With his down-to-earth personal style and effort to clearly communicate, Dr. Smol is one of Queen's University's most respected teachers. In addition to other teaching prizes, in 2001 he won the W.J. Barnes Teaching Excellence Award, the top teaching prize from the university's Arts and Science Undergraduate Society. He has mentored more than 40 graduate students, including 26 Ph.D. candidates, and 15 postdoctoral fellows.
Dr. Smol's yen for communicating his science extends to his prolific authoring and editing of books and articles that have helped lay the global foundation for the study and application of paleolimnology. In 1986, Dr. Smol was asked to be the founding editor of the international Journal of Paleolimnology. And after 30 volumes, and growing success, he remains as co-editor-in-chief. His 13 books (with two more completed) range from detailed taxonomic volumes such as the co-authored Atlas of Chrystrophycean Cysts, to his most recent book, Pollution of Lakes and Rivers: A Paleoenvironmental Perspective, which after six years of Dr. Smol's weekend and late-night writing provides scientists and watershed managers with a guide to diagnosing and dealing with water quality problems.
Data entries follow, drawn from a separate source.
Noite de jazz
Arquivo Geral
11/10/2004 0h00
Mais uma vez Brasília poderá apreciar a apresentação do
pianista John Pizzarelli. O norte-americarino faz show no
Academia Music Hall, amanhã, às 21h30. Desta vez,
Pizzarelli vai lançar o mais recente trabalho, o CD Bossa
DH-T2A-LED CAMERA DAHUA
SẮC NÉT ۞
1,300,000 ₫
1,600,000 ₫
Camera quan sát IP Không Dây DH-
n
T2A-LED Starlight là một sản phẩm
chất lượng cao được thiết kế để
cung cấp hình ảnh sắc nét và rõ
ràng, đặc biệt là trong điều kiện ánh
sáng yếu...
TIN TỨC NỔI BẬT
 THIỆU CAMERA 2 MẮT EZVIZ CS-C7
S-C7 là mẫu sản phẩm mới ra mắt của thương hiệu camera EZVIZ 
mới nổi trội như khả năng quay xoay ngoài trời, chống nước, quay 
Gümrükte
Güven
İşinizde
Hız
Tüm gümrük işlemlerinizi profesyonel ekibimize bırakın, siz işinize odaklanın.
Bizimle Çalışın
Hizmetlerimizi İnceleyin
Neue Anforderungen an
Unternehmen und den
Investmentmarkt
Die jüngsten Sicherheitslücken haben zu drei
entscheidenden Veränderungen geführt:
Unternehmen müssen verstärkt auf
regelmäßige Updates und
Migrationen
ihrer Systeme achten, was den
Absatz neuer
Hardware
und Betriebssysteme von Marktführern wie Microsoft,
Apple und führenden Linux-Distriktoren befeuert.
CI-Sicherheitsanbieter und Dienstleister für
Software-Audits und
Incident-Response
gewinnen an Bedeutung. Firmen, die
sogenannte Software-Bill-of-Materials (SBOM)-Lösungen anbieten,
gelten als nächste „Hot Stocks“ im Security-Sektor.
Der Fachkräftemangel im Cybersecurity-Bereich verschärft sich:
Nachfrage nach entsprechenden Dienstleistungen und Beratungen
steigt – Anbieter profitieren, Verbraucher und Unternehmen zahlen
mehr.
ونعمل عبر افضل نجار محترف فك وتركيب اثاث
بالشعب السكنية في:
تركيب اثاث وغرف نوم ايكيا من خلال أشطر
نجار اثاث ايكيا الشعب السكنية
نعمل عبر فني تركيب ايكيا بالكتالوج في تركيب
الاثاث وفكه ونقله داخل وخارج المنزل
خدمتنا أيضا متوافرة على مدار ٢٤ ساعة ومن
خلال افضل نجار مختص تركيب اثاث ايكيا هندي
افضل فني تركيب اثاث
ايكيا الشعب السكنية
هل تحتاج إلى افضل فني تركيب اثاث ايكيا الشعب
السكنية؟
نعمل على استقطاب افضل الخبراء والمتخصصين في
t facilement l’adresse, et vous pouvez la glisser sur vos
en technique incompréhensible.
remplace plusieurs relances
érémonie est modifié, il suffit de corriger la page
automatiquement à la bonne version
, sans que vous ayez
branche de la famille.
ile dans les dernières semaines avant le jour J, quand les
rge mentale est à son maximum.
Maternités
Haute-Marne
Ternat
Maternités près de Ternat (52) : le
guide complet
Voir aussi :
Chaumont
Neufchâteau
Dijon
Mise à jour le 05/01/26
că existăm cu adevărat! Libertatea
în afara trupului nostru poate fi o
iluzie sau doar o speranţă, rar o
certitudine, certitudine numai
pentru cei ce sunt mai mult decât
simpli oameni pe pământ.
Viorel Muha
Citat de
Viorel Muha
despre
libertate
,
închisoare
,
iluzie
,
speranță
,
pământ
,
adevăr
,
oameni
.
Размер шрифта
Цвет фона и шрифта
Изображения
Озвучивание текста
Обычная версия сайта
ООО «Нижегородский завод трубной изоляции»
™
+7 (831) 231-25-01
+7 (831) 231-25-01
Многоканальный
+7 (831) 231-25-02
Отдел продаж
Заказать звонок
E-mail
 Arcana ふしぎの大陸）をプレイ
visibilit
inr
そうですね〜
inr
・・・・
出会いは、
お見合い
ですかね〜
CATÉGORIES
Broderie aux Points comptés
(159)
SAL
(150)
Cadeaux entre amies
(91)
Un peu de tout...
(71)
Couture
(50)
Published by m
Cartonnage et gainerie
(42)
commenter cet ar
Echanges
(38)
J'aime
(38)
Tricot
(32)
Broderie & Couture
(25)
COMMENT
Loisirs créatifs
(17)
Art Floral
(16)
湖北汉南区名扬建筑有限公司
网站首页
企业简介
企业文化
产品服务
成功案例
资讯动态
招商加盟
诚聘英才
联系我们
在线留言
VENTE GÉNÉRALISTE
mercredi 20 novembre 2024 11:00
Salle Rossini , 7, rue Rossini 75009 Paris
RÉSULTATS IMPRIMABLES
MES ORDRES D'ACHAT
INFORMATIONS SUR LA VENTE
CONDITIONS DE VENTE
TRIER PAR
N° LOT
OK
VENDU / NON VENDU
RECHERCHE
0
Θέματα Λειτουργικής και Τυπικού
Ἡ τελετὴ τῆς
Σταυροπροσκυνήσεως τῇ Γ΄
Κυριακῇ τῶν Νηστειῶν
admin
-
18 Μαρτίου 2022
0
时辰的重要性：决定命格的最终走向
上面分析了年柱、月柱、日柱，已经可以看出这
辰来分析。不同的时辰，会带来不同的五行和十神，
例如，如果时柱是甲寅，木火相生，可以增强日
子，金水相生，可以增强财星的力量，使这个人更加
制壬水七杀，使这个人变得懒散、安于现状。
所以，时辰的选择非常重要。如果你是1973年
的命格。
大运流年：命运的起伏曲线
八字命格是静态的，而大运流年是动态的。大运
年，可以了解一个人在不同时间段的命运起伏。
Dr. Smol was born in Montreal on October 10, 1955. He initially studied present-day aquatic ecology, receiving a Bachelor of Science in marine biology from McGill University in 1977. However, thinking that the present was too close a focus for deep insight, Dr. Smol turned his attention to the past, receiving a Master of Science degree, with a focus on paleolimnology, from Brock University in 1979. In 1982, he received his Ph.D. from Queen's University for a thesis entitled: Postglacial Changes in Fossil Algal Assemblages from Three Canadian Lakes. Since 1990, he has been awarded about 20 research and teaching awards and fellowships. In 1996, he was elected a Fellow (the youngest one at the time) of the Royal Society of Canada (RSC), Academy of Sciences. Dr. Smol is currently the Director of the RSC's Life Science's Division.